Les qualifications sont le moment le plus tendu d’un week-end de F1, les équipes cherchant à optimiser le moment où leurs pilotes prennent la piste par rapport à leurs rivaux. De quoi créer des tactiques de bluff et d’intimidation qui ont soulevé un débat récemment.
Mais ces tactiques restent limitées et c’est souvent la position en piste qui est privilégiée par les teams. Alan Permane, le directeur de Racing Bulls, tempère ces possibilités car les teams ne peuvent pas démarrer les voitures avant que la reprise soit annoncée lors d’une interruption de séance.
"C’est peut-être un peu exagéré. De notre côté, nous nous concentrons sur les qualifications et sur la manière d’en tirer le meilleur parti" a déclaré Alan Permane, qui explique les difficultés pour les teams se situant au début de la voie des stands.
"Il est vrai que les règles actuelles concernant la voie des stands rendent les choses difficiles, surtout si vous vous trouvez au bout de la voie des stands, comme Jonathan et moi-même, et que vous devez sortir rapidement, en particulier lors d’une relance."
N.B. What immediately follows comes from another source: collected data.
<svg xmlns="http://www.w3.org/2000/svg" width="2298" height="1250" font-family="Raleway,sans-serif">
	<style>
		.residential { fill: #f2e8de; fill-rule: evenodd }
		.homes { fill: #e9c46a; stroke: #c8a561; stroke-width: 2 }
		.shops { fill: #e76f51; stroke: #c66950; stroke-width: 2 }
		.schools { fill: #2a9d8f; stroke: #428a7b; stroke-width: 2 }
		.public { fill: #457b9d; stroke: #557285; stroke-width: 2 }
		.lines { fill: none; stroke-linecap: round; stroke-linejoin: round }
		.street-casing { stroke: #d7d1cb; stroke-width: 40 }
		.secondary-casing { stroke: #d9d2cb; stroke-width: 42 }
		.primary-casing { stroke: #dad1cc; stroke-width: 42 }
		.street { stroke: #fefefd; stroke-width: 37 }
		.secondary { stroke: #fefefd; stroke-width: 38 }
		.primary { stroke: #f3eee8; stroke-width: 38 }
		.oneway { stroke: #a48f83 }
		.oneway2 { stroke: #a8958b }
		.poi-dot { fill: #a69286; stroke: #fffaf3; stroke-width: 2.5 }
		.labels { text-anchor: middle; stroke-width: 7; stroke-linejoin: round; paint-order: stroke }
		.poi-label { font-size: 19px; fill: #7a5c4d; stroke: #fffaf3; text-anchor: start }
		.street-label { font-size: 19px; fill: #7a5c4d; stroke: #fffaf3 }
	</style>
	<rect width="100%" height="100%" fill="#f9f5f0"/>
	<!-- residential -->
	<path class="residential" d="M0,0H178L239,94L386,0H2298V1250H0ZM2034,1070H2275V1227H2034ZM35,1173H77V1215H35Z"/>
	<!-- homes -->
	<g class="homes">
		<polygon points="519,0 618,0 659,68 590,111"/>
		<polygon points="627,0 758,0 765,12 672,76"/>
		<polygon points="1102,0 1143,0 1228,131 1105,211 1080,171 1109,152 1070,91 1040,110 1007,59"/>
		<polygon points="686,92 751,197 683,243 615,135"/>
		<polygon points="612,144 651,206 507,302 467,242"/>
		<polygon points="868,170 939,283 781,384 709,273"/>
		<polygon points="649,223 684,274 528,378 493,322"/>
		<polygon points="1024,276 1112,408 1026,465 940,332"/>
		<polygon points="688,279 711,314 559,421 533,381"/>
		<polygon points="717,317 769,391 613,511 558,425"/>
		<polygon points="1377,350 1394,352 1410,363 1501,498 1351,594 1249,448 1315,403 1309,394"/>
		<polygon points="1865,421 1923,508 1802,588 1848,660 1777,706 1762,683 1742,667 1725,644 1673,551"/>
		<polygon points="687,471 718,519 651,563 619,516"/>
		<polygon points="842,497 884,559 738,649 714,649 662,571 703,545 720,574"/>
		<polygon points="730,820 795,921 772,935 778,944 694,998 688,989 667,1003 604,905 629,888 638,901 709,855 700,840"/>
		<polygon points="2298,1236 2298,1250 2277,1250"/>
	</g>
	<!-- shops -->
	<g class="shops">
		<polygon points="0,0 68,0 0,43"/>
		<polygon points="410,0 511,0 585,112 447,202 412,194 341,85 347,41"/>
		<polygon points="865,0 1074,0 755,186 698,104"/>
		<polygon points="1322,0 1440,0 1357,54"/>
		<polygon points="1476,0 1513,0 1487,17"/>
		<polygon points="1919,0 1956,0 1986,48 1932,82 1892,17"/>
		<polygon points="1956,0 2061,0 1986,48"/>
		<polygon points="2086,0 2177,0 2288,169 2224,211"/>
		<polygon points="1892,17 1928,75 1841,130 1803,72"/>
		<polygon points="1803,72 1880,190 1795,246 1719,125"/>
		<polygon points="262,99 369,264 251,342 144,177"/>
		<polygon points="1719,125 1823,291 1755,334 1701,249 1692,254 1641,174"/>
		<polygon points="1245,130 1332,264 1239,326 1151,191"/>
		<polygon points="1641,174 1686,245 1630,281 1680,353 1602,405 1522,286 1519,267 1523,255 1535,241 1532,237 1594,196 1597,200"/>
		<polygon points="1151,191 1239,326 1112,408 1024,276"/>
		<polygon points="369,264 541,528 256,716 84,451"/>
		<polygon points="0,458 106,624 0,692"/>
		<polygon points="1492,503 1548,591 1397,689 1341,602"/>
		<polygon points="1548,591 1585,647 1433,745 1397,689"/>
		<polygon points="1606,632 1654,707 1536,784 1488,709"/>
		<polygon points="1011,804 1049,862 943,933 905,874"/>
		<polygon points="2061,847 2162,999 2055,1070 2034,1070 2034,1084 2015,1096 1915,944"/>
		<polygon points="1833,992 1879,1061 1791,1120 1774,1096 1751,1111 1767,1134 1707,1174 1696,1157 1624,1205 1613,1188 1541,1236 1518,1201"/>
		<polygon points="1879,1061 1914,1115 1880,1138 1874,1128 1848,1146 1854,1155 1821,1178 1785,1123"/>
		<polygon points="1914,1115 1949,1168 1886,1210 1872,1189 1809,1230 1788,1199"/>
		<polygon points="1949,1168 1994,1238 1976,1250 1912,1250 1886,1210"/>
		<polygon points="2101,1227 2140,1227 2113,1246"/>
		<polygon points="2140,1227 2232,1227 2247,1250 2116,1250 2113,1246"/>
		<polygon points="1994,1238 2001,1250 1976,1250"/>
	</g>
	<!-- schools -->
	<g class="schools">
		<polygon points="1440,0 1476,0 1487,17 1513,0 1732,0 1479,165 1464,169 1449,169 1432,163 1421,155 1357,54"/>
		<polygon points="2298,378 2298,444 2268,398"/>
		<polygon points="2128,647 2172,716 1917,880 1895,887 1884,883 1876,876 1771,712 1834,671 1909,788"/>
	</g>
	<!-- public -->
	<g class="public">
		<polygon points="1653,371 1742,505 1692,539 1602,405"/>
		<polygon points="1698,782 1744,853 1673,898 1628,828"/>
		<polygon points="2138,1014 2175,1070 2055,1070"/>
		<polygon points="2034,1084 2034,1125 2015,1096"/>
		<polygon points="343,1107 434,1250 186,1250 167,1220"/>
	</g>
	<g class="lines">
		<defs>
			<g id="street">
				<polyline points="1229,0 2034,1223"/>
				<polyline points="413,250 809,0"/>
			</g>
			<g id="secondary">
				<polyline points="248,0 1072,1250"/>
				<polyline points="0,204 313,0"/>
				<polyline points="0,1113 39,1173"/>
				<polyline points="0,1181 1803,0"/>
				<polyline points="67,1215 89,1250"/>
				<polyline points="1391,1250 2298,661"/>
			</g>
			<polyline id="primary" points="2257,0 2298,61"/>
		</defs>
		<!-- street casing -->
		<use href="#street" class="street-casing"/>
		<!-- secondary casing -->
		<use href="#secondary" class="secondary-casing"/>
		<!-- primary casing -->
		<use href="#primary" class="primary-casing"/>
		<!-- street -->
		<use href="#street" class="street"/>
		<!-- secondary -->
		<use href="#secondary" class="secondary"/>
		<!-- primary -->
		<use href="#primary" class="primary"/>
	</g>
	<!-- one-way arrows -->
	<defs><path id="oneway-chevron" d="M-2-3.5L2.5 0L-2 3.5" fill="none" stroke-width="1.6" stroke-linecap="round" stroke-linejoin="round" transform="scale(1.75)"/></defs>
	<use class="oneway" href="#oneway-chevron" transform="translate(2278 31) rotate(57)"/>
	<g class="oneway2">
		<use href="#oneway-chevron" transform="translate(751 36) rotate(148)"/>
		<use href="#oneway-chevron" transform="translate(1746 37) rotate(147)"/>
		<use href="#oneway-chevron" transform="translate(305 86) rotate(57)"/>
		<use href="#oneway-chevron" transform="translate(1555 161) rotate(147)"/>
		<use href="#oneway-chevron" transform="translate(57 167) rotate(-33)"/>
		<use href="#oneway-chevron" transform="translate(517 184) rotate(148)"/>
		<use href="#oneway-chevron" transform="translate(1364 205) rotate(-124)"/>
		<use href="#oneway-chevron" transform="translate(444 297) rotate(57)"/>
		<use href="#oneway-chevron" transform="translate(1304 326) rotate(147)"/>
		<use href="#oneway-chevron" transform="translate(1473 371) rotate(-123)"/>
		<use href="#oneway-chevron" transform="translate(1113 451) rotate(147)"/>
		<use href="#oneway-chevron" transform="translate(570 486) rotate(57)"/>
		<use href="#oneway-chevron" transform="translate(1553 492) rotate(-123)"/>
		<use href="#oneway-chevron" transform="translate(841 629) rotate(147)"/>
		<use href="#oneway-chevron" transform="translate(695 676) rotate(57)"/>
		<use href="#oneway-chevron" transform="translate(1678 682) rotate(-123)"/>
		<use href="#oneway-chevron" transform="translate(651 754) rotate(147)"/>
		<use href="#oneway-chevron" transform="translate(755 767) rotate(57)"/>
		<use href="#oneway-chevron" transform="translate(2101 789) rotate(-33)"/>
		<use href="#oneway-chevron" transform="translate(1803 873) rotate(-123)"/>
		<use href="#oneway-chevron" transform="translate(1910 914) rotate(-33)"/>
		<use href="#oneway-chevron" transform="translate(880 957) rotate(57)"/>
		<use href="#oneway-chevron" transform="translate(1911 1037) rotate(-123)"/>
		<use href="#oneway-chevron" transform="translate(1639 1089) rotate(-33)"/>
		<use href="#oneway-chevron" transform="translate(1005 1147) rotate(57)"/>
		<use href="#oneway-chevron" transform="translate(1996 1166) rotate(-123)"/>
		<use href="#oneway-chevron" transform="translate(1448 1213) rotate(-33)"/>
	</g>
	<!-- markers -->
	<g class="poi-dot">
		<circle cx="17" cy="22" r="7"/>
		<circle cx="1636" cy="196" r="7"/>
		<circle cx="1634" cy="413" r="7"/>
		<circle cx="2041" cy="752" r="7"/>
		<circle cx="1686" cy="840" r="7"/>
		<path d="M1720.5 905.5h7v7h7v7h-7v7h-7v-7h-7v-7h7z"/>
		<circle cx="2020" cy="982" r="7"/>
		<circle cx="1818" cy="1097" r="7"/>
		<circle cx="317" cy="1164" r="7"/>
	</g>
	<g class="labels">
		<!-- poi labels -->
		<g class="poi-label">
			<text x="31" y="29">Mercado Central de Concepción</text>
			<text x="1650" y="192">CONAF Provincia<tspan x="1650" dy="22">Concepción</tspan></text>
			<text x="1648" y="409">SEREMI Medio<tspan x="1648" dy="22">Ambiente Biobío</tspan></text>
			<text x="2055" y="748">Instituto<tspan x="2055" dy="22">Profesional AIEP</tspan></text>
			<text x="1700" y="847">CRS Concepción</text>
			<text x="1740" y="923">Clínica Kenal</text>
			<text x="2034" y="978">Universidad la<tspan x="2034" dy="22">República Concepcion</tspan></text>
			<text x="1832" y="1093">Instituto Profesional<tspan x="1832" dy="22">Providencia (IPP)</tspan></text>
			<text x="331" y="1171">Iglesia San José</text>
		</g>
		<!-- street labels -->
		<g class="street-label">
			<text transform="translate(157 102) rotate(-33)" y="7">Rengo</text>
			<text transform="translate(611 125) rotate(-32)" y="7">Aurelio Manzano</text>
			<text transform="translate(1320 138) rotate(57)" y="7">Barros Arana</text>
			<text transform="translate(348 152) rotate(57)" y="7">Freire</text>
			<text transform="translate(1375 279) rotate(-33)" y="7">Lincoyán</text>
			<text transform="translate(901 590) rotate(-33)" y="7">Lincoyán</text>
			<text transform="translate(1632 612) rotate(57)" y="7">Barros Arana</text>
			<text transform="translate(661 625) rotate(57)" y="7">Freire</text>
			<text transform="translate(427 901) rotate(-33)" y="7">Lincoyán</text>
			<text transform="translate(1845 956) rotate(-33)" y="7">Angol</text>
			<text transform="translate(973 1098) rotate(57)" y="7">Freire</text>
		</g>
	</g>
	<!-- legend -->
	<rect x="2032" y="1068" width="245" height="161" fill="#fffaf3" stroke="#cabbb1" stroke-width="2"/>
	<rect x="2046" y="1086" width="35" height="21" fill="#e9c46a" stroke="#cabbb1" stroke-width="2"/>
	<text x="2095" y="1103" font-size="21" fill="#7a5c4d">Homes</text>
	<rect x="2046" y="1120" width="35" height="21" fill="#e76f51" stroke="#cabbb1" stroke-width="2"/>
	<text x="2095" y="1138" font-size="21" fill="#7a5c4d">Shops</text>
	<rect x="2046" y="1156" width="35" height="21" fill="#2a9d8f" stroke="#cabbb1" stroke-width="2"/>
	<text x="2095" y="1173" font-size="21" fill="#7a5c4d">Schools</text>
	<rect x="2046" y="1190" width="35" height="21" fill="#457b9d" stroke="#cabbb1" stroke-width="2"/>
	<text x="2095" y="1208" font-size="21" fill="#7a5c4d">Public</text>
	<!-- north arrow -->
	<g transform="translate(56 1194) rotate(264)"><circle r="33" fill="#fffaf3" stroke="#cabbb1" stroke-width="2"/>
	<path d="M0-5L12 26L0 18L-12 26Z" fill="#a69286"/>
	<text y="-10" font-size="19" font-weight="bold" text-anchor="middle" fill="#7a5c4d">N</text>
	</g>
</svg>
"Vous avez raison, on voit les voitures démarrer leurs moteurs, et avec la règle qui interdit d’entrer dans la voie des stands avant la relance, on commence à se poser des questions. Mais je ne pense pas que ce soit un gros problème. Et si c’est pour des raisons de sécurité, ce qui est le cas, alors je pense que c’est une bonne chose."
Jonathan Wheatley, directeur de Sauber, est d’accord avec son rival et homologue, et pense même que les directives de la FIA sont intéressantes : "Honnêtement, je n’ai pas grand-chose à ajouter."
"Ce sont les qualifications. Comme le dit Alan, lorsque vous êtes au bout de la voie des stands, si les voitures se rapprochent dans la file d’attente, vous ne pouvez tout simplement pas entrer. Et en fait, je pense que de manière très pragmatique, la FIA a élaboré des lignes directrices."
La priorité est donnée aux pilotes dans la voie des stands par rapport à ceux qui sortent, sauf s’ils arrivent à glisser une roue dans la ’fast lane’, ce qui crée des enjeux. Et le fait de ne plus pouvoir attendre dans la voie des stands est aussi une bonne amélioration.
"Nous avons perdu un aileron avant lors d’une course parce que nous n’avions pas suivi ces directives lors des qualifications. Mais je pense que tout cela contribue à rendre la course passionnante."
"Et nous devons nous rappeler que cela a permis de résoudre le problème de sécurité sur la piste que nous avions dans la dernière série de virages, où les voitures roulaient à des vitesses très différentes. Je pense donc que c’est un petit prix à payer."